* **Stated exercise A**: Reproduce every line of the listing below word for word, omitting the pictures.

* **Excerpt provided**:
##############################
Personality: Loyal, quiet, and strong-willed. Has a penchant for being abrasively opinionated and critical. Well-learned, spent quite a lot of time reading volumes of military history and literature. Dry sense of humor, almost black in certain circumstances. Active, constantly in motion, hates to be anchored to a spot. While reserved, does not require time away to process. Approaches conflict head-on. 
Background: Born on a trading vessel docked on an asteroid being mined for material, has worked his hands extensively and understands the merits of a great work ethic. At a very young age, witnessed death first-hand when a close family friend was mutilated by a marauding band of Ork Kommandos. His father, a staunch pacifist and general coward, fled the small moon they were stationed on and left the remaining miners to die. Daveed wrestled with the ramifications of such a decision for most of his adult life, deciding instead to seek justice and teach himself valuable lessons about integrity and dignity. Recruited off-world, participated in a Blood Duel in order to prove himself by trial, and again encountered the psychological and emotional devastation of death. Placed into tactical squad with other battle brothers.
##############################
* **Dataset**:
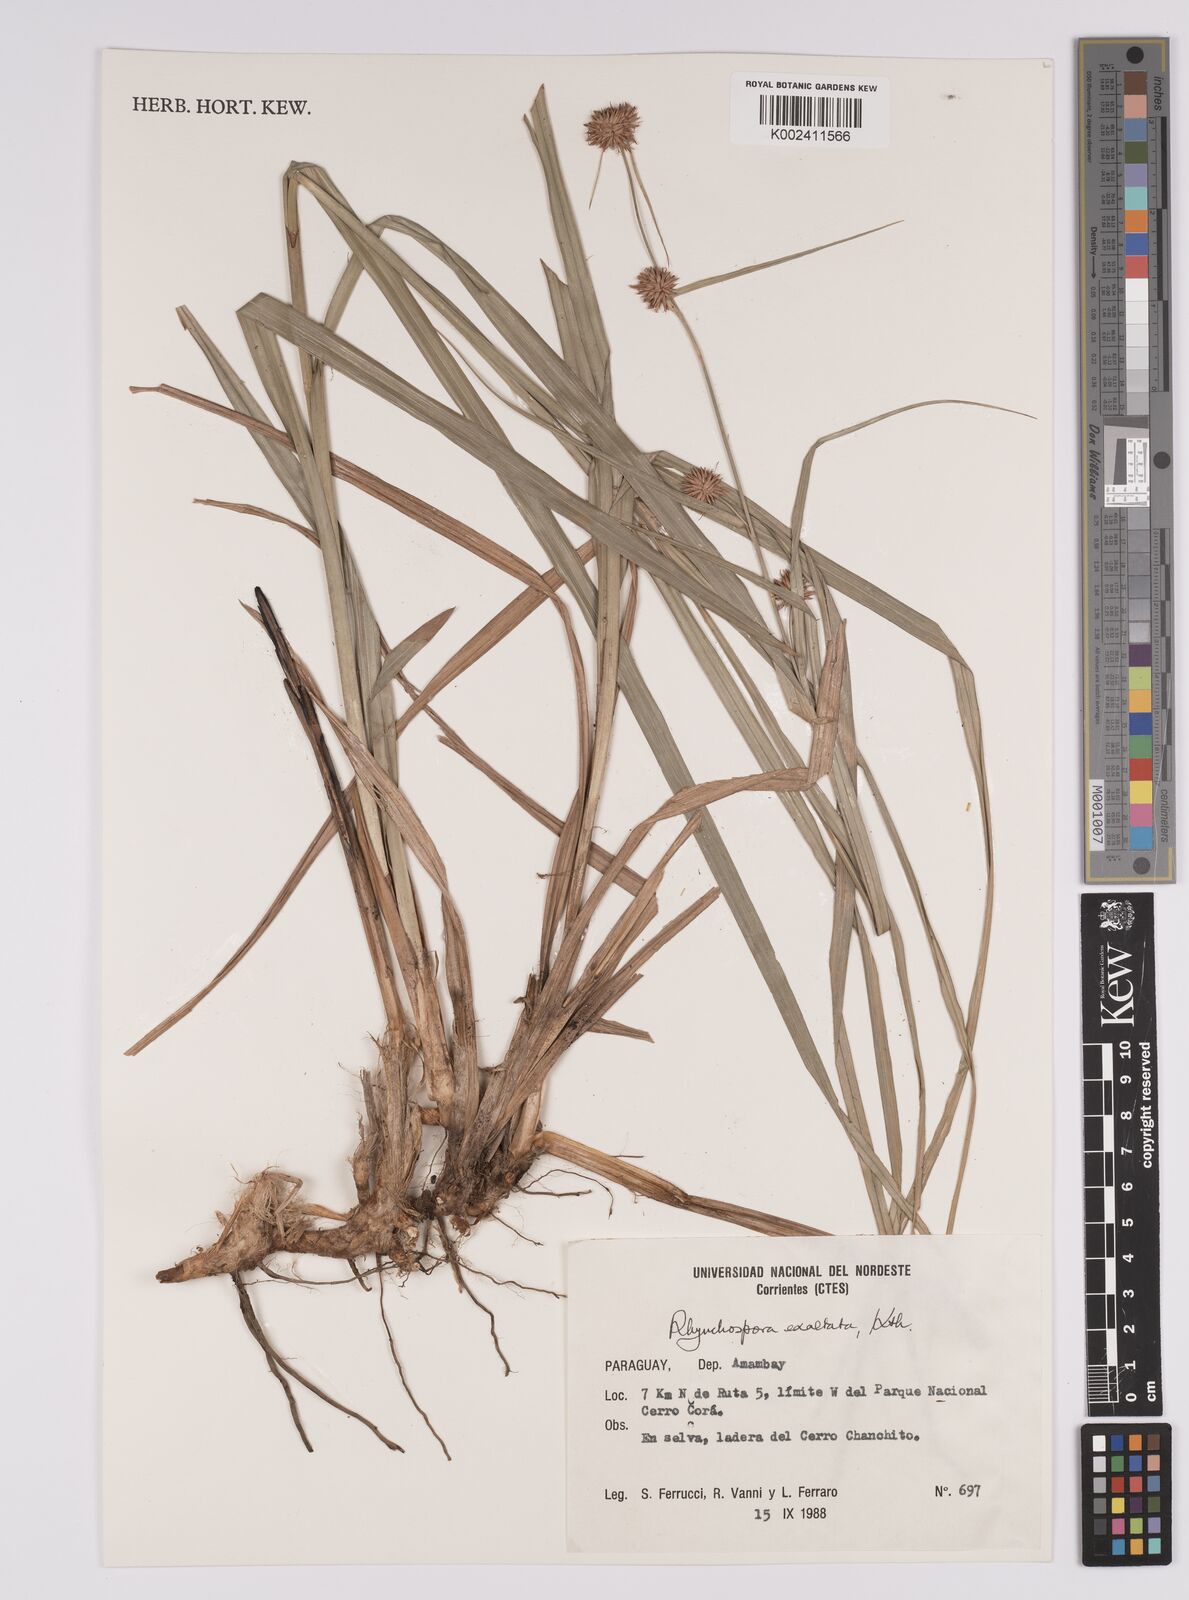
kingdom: Plantae
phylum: Tracheophyta
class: Liliopsida
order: Poales
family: Cyperaceae
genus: Rhynchospora
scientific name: Rhynchospora exaltata
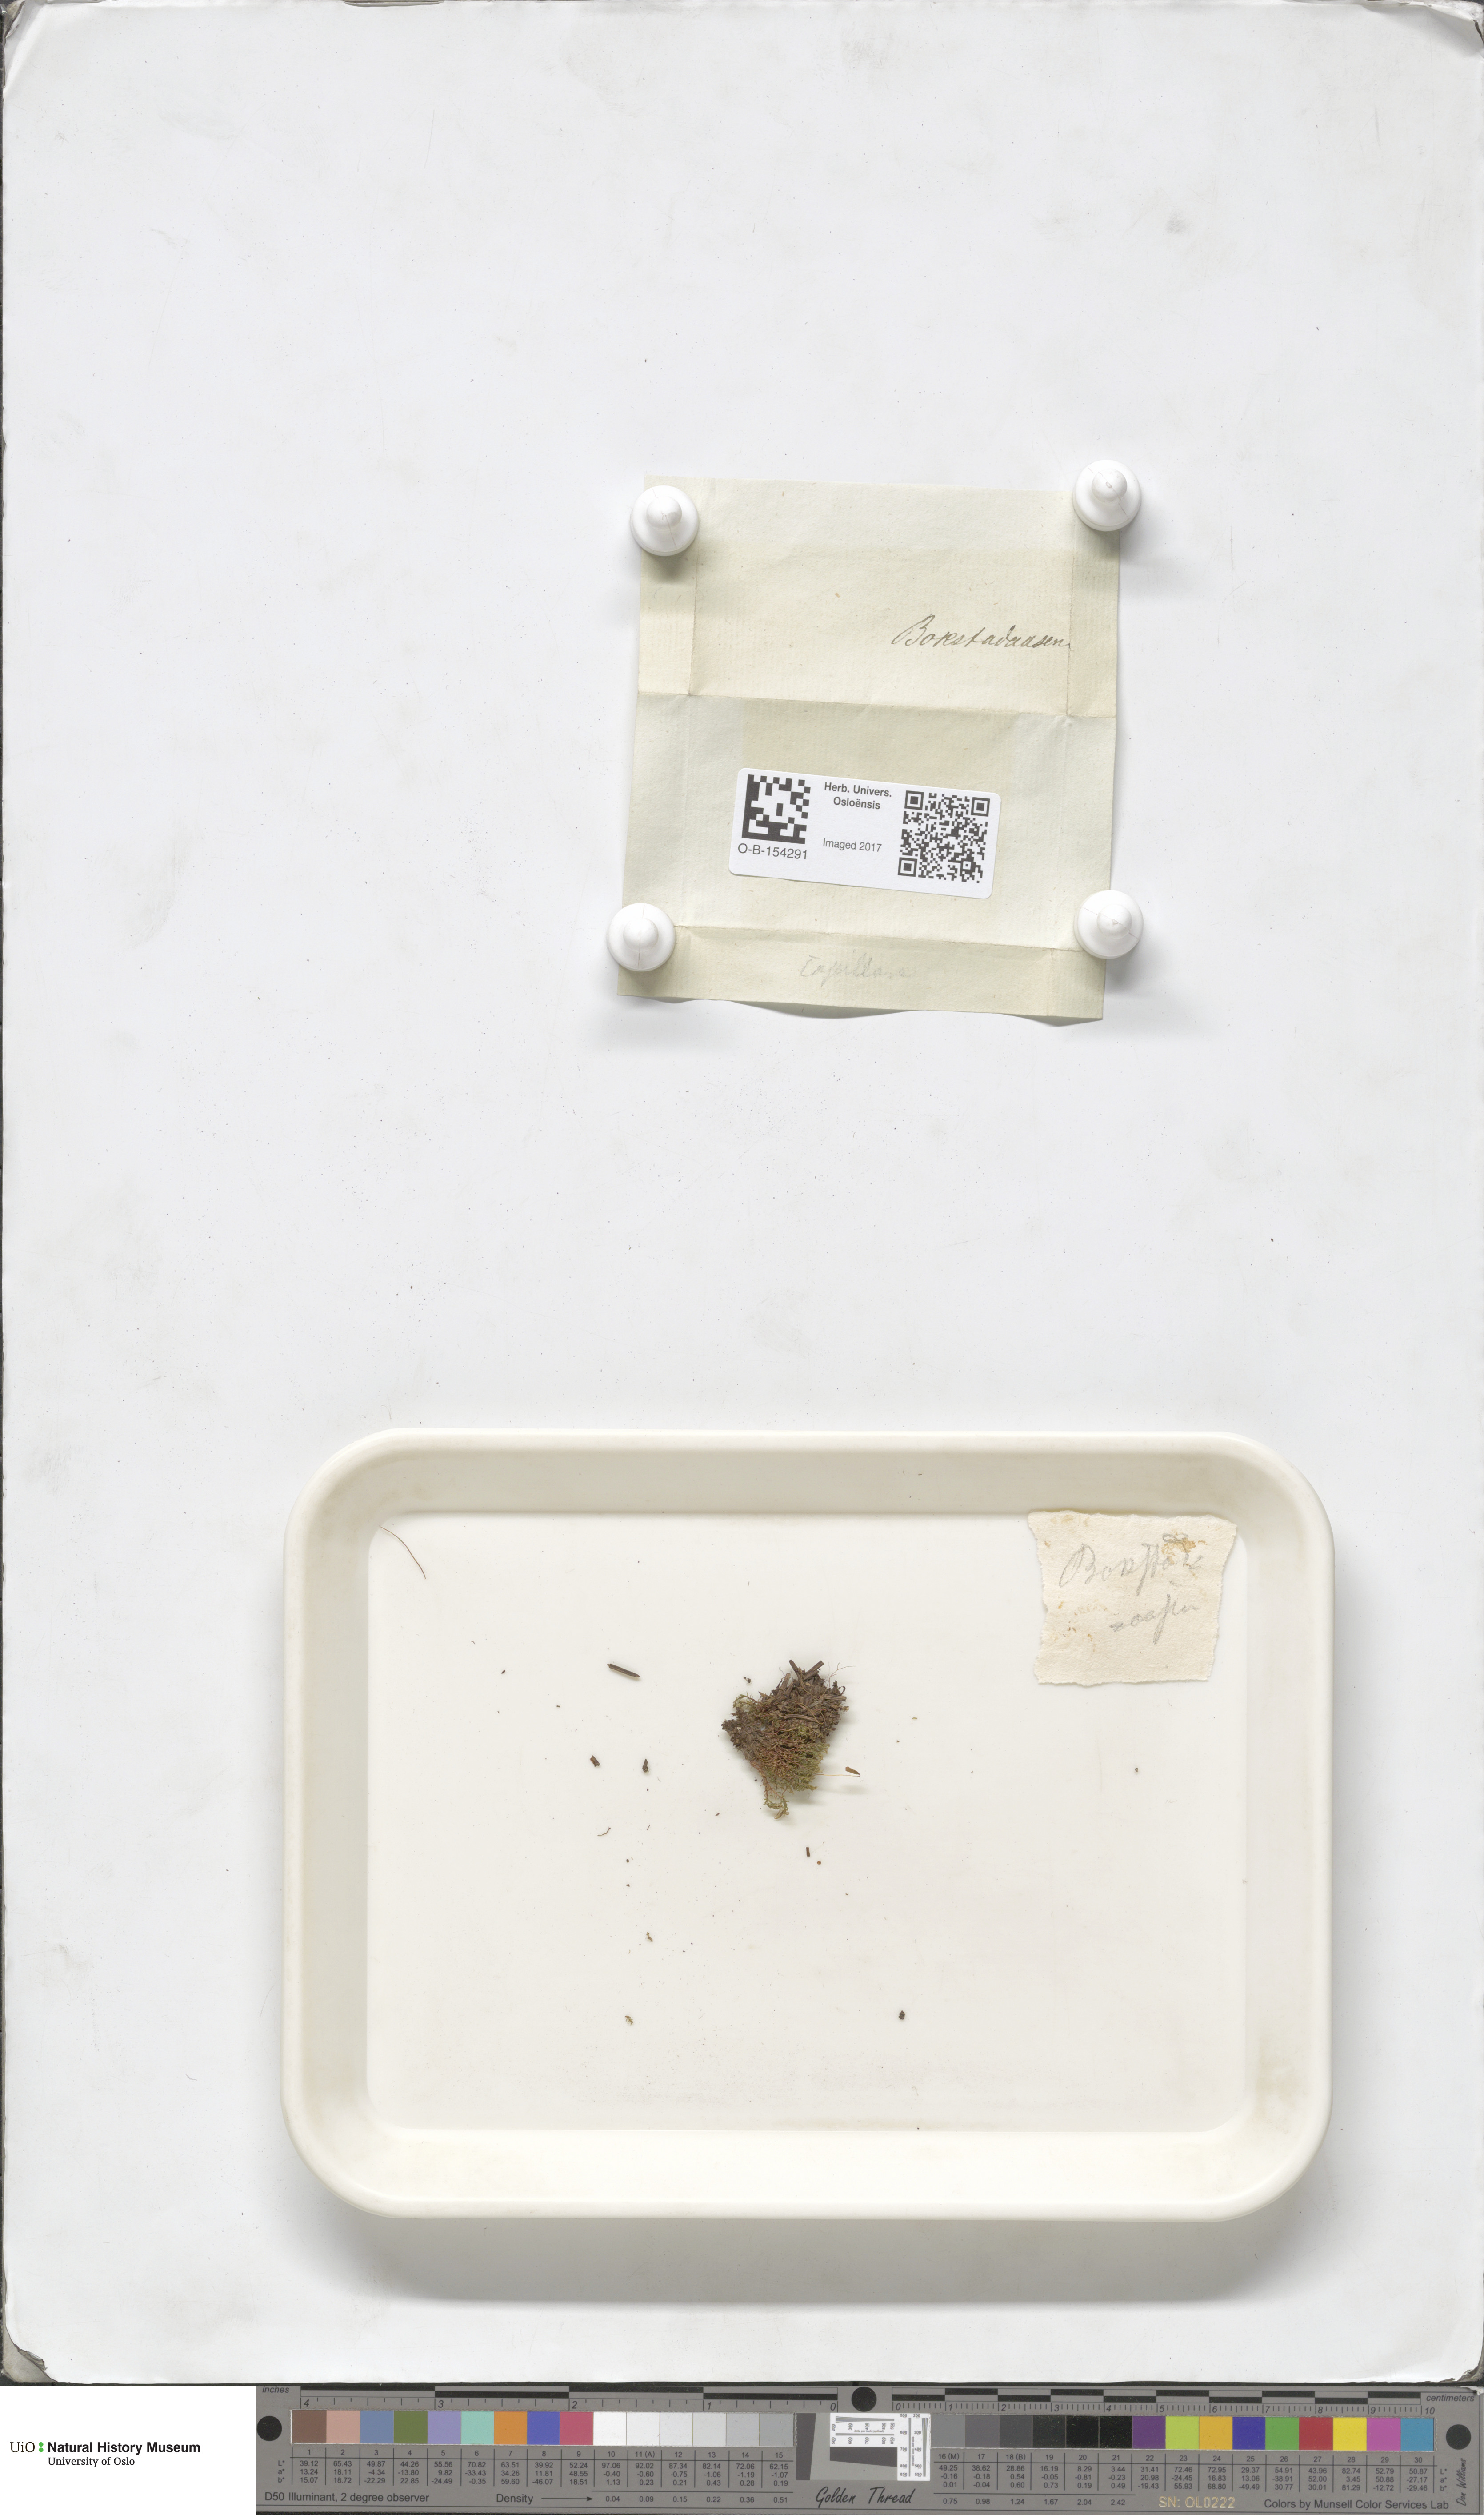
##############################
* **Stated exercise B**: According to the character profile, where was Daveed born?

* **Final result A**:
kingdom: Plantae
phylum: Tracheophyta
class: Liliopsida
order: Poales
family: Cyperaceae
genus: Rhynchospora
scientific name: Rhynchospora exaltata

* **Final result B**: On a trading vessel docked on an asteroid being mined for material.